Thanks for your answer Li-yao! I have a couple of follow-up notes/questions:

A Fixpoint on terms indexed by function types A -> B is useless since
no subterms of any Select term are indexed by function types.
For the same reason, induction is useless on such terms.

The reason I wanted to do induction on a term of type Select F (A -> B) in the first place is because I have been drawing inspiration from proofs of Applciative laws for other structures, specifically lists and free applicative functors. Consider the proof of this property for lists (adopted from John Wiegley's coq-haskell library):

Theorem List_Applicative_law3 :
  forall (A B : Set) (u : list (A -> B)) (y : A), u <*> pure y = pure ((fun f => f y)) <*> u.
Proof.
  simpl.
  induction u; simpl; trivial; intros.
  now rewrite  IHu.
Qed.

Here, we induct on (u : list (A -> B) without any issues since the list's constructors do not have type indices and therefore the predicate in its eliminator is only quantified by a term, not by a type.

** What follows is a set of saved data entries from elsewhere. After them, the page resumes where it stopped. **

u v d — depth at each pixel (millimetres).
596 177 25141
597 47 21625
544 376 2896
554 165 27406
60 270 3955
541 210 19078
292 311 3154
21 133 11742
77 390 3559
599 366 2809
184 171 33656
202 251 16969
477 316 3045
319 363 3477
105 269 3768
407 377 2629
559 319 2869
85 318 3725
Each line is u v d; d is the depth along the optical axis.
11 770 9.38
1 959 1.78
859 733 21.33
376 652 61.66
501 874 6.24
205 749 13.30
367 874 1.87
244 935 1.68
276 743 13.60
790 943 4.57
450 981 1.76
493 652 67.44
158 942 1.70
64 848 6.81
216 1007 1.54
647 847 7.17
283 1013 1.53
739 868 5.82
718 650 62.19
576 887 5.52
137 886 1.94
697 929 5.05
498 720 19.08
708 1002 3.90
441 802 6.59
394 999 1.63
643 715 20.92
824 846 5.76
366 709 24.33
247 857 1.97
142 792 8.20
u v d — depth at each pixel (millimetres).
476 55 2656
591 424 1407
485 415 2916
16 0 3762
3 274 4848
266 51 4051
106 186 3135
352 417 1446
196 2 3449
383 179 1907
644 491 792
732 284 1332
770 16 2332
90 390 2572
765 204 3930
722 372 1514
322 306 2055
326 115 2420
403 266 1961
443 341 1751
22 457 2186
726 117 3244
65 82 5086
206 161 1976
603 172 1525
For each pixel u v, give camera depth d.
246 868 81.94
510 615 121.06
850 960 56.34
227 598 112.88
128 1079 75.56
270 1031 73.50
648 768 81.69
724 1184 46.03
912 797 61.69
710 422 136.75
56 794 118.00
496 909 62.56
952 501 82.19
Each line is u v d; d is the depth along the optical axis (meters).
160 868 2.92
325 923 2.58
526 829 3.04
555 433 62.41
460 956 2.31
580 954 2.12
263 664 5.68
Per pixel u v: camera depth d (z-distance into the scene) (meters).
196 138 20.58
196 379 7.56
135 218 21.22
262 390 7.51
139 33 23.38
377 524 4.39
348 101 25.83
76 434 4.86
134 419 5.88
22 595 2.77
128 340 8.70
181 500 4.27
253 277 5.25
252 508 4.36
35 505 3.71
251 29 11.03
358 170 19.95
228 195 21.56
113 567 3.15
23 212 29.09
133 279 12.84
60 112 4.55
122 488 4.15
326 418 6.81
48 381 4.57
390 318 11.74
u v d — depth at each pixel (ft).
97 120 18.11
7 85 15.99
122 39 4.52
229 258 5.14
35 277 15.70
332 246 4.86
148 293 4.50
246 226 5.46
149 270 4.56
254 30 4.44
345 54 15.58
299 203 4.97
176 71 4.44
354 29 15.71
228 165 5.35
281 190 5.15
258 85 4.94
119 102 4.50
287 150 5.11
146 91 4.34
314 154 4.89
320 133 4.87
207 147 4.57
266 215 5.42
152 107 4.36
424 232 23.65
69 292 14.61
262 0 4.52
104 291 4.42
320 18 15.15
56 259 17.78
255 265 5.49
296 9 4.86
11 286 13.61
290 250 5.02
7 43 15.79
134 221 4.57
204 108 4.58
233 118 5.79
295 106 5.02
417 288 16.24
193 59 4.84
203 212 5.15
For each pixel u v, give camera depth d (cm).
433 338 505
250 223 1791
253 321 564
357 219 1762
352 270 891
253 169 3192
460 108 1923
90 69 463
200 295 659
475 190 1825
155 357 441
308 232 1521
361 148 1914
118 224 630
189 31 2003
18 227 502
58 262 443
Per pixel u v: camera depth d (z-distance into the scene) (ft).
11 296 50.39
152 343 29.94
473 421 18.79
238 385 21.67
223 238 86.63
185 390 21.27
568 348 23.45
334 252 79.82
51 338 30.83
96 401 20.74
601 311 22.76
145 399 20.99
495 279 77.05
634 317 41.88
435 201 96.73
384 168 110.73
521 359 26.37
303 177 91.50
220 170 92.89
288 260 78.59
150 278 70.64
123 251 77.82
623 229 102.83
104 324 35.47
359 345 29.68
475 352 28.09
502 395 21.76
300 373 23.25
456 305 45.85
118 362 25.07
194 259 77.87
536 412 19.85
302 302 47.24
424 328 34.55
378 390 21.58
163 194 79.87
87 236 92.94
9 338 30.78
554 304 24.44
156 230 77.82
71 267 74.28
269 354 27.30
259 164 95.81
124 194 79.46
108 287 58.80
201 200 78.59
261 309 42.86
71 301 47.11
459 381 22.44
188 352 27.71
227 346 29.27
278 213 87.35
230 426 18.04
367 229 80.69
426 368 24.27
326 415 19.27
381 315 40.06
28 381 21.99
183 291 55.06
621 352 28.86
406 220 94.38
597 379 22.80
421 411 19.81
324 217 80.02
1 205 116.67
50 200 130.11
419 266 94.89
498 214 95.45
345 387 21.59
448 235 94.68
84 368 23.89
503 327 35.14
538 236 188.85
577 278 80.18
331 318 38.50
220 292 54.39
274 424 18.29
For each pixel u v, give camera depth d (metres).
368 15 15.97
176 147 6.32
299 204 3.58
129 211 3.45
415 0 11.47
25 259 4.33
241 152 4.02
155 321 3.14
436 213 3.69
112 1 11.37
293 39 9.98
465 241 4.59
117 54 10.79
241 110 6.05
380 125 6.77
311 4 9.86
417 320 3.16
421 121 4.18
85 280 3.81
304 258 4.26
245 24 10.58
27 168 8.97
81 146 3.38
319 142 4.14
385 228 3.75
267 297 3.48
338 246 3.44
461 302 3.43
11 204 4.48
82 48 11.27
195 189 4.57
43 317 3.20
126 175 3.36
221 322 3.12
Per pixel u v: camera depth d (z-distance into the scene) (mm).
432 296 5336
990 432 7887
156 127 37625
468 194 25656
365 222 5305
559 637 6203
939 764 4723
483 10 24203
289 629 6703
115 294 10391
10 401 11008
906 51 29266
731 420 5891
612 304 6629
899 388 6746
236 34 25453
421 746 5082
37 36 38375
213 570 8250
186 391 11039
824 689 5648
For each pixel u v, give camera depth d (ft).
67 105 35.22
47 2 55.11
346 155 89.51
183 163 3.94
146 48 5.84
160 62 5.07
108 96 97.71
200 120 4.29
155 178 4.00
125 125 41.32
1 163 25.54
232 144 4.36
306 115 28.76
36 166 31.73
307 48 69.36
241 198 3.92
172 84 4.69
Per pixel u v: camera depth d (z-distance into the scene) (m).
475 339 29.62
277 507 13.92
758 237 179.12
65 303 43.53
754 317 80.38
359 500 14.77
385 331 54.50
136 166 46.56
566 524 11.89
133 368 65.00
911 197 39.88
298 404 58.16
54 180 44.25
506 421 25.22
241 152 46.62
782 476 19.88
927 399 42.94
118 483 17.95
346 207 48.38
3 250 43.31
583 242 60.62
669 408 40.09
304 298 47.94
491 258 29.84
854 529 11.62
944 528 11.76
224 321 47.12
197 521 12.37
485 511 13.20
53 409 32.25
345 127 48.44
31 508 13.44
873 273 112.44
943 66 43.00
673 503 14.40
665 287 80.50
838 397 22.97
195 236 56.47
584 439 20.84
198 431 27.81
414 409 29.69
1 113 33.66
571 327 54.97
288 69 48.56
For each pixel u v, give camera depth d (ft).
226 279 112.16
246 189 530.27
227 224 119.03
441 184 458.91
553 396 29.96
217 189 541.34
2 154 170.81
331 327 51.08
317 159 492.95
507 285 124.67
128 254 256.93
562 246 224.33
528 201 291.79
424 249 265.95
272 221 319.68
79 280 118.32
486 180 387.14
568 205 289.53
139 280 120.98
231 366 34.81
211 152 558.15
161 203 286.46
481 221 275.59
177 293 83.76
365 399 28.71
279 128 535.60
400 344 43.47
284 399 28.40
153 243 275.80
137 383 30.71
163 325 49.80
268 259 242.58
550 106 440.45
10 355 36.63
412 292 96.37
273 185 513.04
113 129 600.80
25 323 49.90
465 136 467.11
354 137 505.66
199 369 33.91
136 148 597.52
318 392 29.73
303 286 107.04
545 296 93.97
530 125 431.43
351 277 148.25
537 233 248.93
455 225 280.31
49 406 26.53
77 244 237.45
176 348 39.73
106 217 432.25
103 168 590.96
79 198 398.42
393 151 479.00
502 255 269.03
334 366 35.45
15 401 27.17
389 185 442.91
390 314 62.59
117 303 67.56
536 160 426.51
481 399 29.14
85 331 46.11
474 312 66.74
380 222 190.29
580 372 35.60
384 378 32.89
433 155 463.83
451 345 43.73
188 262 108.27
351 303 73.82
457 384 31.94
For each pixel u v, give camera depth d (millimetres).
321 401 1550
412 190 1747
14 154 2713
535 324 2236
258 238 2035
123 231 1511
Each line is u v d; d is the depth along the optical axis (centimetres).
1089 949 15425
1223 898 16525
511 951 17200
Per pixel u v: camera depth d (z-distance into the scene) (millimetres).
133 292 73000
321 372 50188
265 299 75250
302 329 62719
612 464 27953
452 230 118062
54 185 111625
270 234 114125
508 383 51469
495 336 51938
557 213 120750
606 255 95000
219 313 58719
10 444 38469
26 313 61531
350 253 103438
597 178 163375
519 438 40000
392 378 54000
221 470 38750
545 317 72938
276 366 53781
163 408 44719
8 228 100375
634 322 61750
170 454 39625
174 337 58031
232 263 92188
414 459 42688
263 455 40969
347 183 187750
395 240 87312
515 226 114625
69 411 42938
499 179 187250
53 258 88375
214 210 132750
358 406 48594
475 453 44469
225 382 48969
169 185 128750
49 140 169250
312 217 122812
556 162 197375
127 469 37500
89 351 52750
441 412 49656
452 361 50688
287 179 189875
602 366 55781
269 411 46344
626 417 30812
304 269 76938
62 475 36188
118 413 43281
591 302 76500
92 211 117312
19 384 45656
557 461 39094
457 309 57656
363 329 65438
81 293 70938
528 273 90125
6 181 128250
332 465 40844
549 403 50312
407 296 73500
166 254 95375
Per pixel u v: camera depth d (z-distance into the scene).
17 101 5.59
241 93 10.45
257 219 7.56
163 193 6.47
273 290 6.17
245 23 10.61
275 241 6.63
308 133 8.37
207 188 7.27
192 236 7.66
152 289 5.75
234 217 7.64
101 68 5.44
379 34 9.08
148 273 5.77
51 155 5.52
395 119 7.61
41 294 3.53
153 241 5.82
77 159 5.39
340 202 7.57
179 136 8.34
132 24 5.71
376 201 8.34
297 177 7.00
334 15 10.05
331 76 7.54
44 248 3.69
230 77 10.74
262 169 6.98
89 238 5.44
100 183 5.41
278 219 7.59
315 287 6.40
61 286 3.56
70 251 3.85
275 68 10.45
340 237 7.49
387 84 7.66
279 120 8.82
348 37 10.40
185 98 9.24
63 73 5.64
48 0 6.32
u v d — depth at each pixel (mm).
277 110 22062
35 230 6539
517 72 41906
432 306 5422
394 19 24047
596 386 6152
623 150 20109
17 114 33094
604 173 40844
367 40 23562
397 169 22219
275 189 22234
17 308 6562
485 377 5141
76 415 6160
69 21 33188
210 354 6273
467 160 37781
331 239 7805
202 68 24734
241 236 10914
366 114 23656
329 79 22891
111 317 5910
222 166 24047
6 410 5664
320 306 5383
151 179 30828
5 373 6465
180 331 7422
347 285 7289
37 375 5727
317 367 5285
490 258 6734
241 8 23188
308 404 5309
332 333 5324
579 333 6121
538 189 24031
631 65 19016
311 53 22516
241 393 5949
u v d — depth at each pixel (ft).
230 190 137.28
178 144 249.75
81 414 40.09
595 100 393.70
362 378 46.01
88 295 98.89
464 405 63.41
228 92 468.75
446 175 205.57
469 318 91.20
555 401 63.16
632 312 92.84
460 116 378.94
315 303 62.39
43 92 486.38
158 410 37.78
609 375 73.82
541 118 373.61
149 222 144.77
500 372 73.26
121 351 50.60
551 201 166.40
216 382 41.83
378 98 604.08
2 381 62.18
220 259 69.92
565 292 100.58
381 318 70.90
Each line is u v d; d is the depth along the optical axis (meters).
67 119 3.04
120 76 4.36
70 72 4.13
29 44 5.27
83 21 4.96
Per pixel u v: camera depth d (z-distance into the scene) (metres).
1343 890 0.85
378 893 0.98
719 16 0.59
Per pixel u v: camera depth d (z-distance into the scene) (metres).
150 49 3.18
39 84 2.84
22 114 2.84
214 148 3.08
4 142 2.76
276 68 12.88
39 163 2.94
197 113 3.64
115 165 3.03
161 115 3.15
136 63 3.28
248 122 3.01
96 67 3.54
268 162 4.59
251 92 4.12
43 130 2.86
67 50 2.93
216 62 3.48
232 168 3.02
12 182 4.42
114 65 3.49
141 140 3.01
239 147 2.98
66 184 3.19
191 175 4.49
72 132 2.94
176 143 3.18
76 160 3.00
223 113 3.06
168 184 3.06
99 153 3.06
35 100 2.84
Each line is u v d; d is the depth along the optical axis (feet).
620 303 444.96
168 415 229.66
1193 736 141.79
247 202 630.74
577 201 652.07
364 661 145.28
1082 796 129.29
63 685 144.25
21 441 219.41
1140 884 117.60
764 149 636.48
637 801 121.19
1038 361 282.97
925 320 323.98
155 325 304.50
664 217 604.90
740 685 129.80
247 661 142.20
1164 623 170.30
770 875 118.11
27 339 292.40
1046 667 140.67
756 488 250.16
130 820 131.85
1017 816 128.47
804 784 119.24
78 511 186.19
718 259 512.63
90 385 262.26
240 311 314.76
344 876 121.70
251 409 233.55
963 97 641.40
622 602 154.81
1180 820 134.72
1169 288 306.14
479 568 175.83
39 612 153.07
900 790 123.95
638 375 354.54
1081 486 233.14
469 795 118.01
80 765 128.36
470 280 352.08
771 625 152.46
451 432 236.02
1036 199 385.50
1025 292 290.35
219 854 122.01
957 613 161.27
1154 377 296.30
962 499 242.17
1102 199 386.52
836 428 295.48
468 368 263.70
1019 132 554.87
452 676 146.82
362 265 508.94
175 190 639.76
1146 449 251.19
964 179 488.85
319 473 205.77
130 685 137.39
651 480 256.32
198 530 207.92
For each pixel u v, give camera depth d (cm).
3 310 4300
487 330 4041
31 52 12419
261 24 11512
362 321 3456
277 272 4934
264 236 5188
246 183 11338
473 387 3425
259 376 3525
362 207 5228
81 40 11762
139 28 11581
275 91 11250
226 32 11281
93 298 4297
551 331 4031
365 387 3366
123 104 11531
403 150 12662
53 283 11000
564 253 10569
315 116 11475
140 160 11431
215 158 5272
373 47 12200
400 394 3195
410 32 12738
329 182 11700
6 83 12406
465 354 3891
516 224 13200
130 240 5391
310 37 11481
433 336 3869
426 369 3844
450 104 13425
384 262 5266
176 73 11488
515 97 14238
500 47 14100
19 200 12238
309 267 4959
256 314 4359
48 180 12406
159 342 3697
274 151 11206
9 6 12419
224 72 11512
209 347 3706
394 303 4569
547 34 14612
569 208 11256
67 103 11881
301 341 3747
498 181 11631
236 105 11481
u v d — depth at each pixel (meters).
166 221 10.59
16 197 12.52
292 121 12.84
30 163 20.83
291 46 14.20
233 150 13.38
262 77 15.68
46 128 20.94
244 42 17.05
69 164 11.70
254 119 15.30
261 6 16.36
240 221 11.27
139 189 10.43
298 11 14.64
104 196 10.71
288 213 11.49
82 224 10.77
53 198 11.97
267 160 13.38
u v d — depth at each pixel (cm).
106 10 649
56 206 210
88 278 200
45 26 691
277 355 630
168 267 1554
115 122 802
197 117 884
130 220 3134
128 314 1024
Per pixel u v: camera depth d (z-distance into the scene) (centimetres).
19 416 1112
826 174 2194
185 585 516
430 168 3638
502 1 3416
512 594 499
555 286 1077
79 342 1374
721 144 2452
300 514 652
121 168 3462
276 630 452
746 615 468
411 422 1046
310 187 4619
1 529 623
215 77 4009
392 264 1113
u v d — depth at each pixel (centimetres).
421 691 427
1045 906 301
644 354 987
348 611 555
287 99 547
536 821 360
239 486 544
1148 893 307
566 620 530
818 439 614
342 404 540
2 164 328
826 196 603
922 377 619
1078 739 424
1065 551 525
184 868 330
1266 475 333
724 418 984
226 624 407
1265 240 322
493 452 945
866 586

In the Free Applicative Functors paper, Capriotti and Kaposi suggest the following datatype and provide pen-and-paper proofs that it is a lawful applicative functor:

data FreeA f a = Pure a
               | ∀b . MkAp (f (b → a)) (FreeA f b)

Which I encoded in Coq in the following way:

Inductive FreeA (F : Type -> Type) (A : Set) :=
    Pure : A -> FreeA F A
  | MkAp : forall (B : Set), F (B -> A) -> FreeA F B -> FreeA F A.

This type is similar to my Select since its second constructor is also indexed by a type variable and thus the predicate in the eliminator becomes quantified in this type variable.

To prove the third applicative law (see Lemma 3 on page 16), the authors perform induction on a term of type Free F (A -> B). However, when I have tried to formalize their proofs in Coq, I failed for exactly the same reason that in the case of Select. The authors have reported a failed attempt to formalize the proofs in Agda, but they do not go into much detail why they failed. I will probably contact them about it at some point.

These two examples make me convinced that I'm going in the right direction with wanting to do induction on terms of type Select F (A -> B). Even though I did find a way around doing induction on u in the particular case of the third applicative law (you may take a look at my proof here, I still want to find a way to perform an inductive proof because I'm running into the same issue in proofs of other properties and I'm almost convinced that using induction there would be inevitable.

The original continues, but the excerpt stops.